##### EXTRACT TO READ
Don’t Stop Voting

Every election cycle, the right-wing rehashes a new version of a very old debate: should we keep voting Republican or consciously abstain from voting altogether?

In the wake of the 2020 election, with Trump apparently losing through what seems to be obvious ballot fraud, and with the feckless Republicans unwilling to help him challenge the results—even as they demand support for their own Senate candidates in Georgia—the debate has returned with even greater force. During the most recent “Stop the Steal” march in DC against election rigging, Nick Fuentes led a crowd of Zoomers in chants to “destroy the GOP” and booed Georgia Senate candidates David Perdue and Kelly Loeffler. Likewise on the dissident right, Z-Man did an entire podcast encouraging his listeners to stop voting. But with the fraud so obvious and the Republican so cowardly, the idea of withdrawing support from the Republican Party has even taken over the normie right. You see the same sentiment from Fuentes and Z-Man echoed in Breitbart commenters, Rush Limbaugh callers, and “MAGA Moms”-type Facebook groups.

While it is nice to see people fed up with the truly useless GOP, a so-called “principled refusal to vote” is just another dead end. While its proponents often claim it is some radical break with the failures of the past, it has more in common with the old cuckservative ethos of preemptive surrender than they would like to admit. It is just another example of the right’s never-ending ability to shoot itself in the foot, and to rationalize a decision to stay on the sidelines as some kind of moral victory. In decisions like these, the tendency to overthink things is fatal. It would be better to act like your dumb Boomer uncle, and just vote straight GOP reflexively.

No one likes to have to make these arguments among the kinds of circles that read the American Sun. It makes you seem like a shill, trying to convince the radicals to shut up and make peace with the system. On the other hand, the Catechism of the Catholic Church holds that each person’s duties of “submission to authority and co-responsibility for the common good make it morally obligatory to . . . exercise the right to vote” (section 2240, emphasis added), so I’m in good company aside from just the attendees at CPAC. Similarly, Noam Chomsky took a lot of heat from the radical left when, earlier this year, he told the Bernie Bros to vote for Biden. But if you believe in Chomsky’s ideology, then the recommendation to Biden was entirely sensible. In every situation we find ourselves, we should choose the option that makes us marginally better off in comparison with every other one. All of the arguments against voting are really just efforts to ignore this simple and fundamental truth.

For instance, we are told that voting is a waste of time. But I’ve voted in several presidential elections now and longest it ever took me was about one hour (and in the age of early and absentee COVID voting, it takes significantly less time than that). Can you really not spare a single hour of your day?

Well, in response, we are told that even if voting is quick, it is a waste of time because it won’t change anything. But since the Georgia runoff elections were announced, our enemies have been working every day to make sure their side wins, racking up record amounts of donations for a candidate who said that “America needs to repent for its worship of whiteness.” Even if you don’t think elections matter, it should certainly give you pause that the likes of Stacey Abrams do, and that they are working overtime to win a battle on behalf of these kinds of candidates, while you think it is revolutionary to sit the battle out entirely.
##########
##### INFORMATION
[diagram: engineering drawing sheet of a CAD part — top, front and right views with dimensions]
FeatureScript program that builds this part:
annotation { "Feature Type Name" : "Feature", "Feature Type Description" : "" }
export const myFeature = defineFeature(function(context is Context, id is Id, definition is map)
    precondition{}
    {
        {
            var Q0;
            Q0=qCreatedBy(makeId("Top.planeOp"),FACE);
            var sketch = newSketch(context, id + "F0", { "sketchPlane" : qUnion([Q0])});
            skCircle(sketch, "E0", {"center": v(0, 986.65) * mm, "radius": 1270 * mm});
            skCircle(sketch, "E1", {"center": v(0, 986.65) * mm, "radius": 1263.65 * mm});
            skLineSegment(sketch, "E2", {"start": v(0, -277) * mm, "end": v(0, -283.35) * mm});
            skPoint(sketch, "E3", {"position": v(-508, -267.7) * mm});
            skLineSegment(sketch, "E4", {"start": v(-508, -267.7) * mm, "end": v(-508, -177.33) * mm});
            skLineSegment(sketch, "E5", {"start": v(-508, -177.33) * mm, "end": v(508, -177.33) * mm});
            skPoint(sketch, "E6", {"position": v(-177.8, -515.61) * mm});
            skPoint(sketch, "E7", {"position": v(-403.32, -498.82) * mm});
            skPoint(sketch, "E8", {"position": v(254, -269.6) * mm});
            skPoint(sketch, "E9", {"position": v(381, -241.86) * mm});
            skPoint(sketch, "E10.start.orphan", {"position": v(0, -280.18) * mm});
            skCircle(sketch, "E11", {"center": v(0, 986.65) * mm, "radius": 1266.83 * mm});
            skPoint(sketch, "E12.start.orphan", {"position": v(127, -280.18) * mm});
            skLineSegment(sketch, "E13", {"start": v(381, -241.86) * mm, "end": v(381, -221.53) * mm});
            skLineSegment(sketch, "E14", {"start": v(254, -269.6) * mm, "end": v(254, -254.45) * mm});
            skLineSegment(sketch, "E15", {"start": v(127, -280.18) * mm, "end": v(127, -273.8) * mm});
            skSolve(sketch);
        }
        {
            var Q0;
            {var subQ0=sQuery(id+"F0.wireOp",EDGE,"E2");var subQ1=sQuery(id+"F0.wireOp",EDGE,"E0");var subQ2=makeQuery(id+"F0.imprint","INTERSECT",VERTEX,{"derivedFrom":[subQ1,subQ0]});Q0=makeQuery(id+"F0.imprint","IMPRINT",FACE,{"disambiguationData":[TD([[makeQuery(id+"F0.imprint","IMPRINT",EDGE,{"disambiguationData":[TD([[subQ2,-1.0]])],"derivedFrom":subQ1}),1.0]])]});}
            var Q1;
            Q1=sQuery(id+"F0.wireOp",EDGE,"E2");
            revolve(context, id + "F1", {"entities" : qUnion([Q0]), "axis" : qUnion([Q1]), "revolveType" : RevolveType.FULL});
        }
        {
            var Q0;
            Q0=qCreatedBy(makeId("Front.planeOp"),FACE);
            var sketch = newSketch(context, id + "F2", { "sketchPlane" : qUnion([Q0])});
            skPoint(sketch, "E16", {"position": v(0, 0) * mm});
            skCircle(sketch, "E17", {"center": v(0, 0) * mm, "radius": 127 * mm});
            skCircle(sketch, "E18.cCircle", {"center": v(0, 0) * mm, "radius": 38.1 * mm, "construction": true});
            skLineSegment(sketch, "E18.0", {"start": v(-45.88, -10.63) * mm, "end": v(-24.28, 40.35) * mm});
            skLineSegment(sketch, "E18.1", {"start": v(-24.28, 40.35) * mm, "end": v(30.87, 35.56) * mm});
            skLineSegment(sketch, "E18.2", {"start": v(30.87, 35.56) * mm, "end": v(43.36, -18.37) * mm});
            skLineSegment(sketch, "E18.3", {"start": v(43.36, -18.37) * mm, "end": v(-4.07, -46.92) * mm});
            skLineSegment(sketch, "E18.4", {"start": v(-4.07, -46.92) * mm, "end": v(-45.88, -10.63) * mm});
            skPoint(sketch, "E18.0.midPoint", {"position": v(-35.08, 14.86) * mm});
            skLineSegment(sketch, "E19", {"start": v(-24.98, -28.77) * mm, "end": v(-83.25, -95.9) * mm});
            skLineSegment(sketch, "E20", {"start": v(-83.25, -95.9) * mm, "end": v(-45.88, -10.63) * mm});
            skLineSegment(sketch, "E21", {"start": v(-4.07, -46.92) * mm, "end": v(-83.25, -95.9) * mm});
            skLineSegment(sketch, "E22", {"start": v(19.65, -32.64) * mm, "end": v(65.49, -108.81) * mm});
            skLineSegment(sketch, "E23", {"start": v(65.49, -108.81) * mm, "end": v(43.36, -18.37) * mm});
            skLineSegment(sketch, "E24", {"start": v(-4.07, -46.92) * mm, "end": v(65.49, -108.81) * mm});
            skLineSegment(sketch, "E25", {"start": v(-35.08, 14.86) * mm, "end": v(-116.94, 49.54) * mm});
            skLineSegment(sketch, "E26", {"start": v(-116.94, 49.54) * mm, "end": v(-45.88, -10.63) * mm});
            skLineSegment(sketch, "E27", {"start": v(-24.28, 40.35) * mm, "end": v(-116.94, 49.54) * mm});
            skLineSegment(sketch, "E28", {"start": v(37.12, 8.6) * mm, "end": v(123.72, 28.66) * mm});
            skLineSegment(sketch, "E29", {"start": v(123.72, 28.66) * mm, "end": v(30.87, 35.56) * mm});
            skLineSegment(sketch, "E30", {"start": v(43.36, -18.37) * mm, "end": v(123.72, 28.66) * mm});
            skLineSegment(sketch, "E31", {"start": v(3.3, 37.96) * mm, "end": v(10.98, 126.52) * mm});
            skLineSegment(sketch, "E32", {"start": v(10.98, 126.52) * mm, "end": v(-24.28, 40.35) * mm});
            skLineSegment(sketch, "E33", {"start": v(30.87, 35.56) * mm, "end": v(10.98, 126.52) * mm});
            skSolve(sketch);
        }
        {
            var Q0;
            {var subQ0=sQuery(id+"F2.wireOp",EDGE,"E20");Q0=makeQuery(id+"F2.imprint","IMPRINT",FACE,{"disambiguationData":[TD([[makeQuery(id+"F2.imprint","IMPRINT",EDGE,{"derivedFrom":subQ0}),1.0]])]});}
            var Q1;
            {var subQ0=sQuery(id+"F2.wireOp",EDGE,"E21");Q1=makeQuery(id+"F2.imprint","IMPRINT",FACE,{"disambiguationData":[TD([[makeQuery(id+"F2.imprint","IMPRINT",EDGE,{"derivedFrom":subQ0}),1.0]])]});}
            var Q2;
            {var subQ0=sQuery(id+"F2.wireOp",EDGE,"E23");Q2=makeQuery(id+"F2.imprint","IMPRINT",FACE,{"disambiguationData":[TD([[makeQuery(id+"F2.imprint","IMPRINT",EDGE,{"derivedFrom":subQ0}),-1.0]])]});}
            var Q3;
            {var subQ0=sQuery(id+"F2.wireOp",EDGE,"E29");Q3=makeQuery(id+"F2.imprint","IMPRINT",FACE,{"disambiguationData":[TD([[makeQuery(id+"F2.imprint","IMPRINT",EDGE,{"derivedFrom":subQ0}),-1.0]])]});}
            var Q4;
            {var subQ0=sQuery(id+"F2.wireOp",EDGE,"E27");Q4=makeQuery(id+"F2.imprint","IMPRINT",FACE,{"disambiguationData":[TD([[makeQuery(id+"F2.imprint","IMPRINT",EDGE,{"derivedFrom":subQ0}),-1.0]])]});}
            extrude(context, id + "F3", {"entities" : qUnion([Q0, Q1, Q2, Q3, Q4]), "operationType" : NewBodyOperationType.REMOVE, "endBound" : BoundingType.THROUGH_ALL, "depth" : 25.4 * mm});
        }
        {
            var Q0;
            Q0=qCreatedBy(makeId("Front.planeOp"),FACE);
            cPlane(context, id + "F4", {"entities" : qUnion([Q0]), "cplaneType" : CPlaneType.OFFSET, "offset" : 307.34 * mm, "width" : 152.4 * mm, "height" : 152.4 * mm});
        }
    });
##########
REQUIRED ACTION 1
Please repeat everything in the essay on voting from "Well, in response, we" down to "battle out entirely.", word for word.
REQUIRED ACTION 2
Carry on the essay on voting from the point where it stops.

RESPONSE BOX 1
Well, in response, we are told that even if voting is quick, it is a waste of time because it won’t change anything. But since the Georgia runoff elections were announced, our enemies have been working every day to make sure their side wins, racking up record amounts of donations for a candidate who said that “America needs to repent for its worship of whiteness.” Even if you don’t think elections matter, it should certainly give you pause that the likes of Stacey Abrams do, and that they are working overtime to win a battle on behalf of these kinds of candidates, while you think it is revolutionary to sit the battle out entirely.

RESPONSE BOX 2
Next, we are told that if we keep voting Republican we will only encourage the Republican candidates to keep doing the same bad things they have been doing in the past. But by the same token, if we abstain from voting and let the Democrats win, then we will only encourage them to keep doing the same bad things they have been doing—which are of course much worse.

Supposedly if the Republicans lose, we are told that they will see the error of their ways and start running better candidates that are more congenial to us. I certainly hope that happens, and wish everyone all the best in making it so, but it is far from a guarantee. After the disaster of the Bush years, we still got McCain and Romney candidacies. Even Donald Trump’s election didn’t lead to a big increase in down-ballot Trumpist candidates. Kelly Loeffler, after all, beat Doug Collins the Trump loyalist to become the Republican candidate in Georgia, while the mainstream Tommy Tuberville, despite outwardly praising Trump, beat out the genuinely populist Jeff Sessions in the Alabama Senate primary earlier this year. There is no reason to believe that letting flesh-and-blood Republicans lose now will lead to hypothetically better ones in the future—it may just convince the party to start listening to the Lincoln Project instead.

Finally, nearing the end of the argument, the vote-abstainer will usually scoff and say something sarcastic like, “What are you going to do? Keep voting harder? You really think voting will solve our problems?” and then laugh in disgust.

This is really the most important reaction because it shows that the vote-abstainer, much more than the voter, is the one who over-emphasizes the importance of voting. At this time no one on the so-called dissident right would doubt that our multiculturalist post-America is too fractured and our problems are too deep for any Republican candidate to be able to fix. But voting Republican doesn’t actively harm us, requires very little effort, and, in the end, may make the gathering darkness darken a little slower than it otherwise would. Surely that counts for something.

Imagine you graduated college a few years ago and began a career as a chef. You could have chosen any career, but you decided on this one. You moved away from your family and lost touch with your friends to work at a restaurant in New York City. Now, of course, all the restaurants are closed due to COVID and you lost your job. You are stuck in a city you no longer want to live in, with student loans and no support network, and your only options now are to apply for welfare benefits or start driving for Uber.

It would be callous and non-responsive to advise such a person by saying, “you wouldn’t be in this situation if you became a lawyer.” The past is irrevocable and constrains our opportunities in the present. We can only choose between the options available to us now. And while the aspiring chef’s remaining options aren’t good, they still present real choices, and some will be better than others. The voter choosing between Kelly Loeffler and the black supremacist pastor–or between David Perdue and the woke corporate bugman–is faced with the same type of choice. Certainly the Republican Party should be better, we should have better options, and people should be working to make our politics better for the future. But to say “all these choices are terrible so I abstain” adds nothing but pointing out how bad the situation is and so forsakes the ability to find a way to make it better.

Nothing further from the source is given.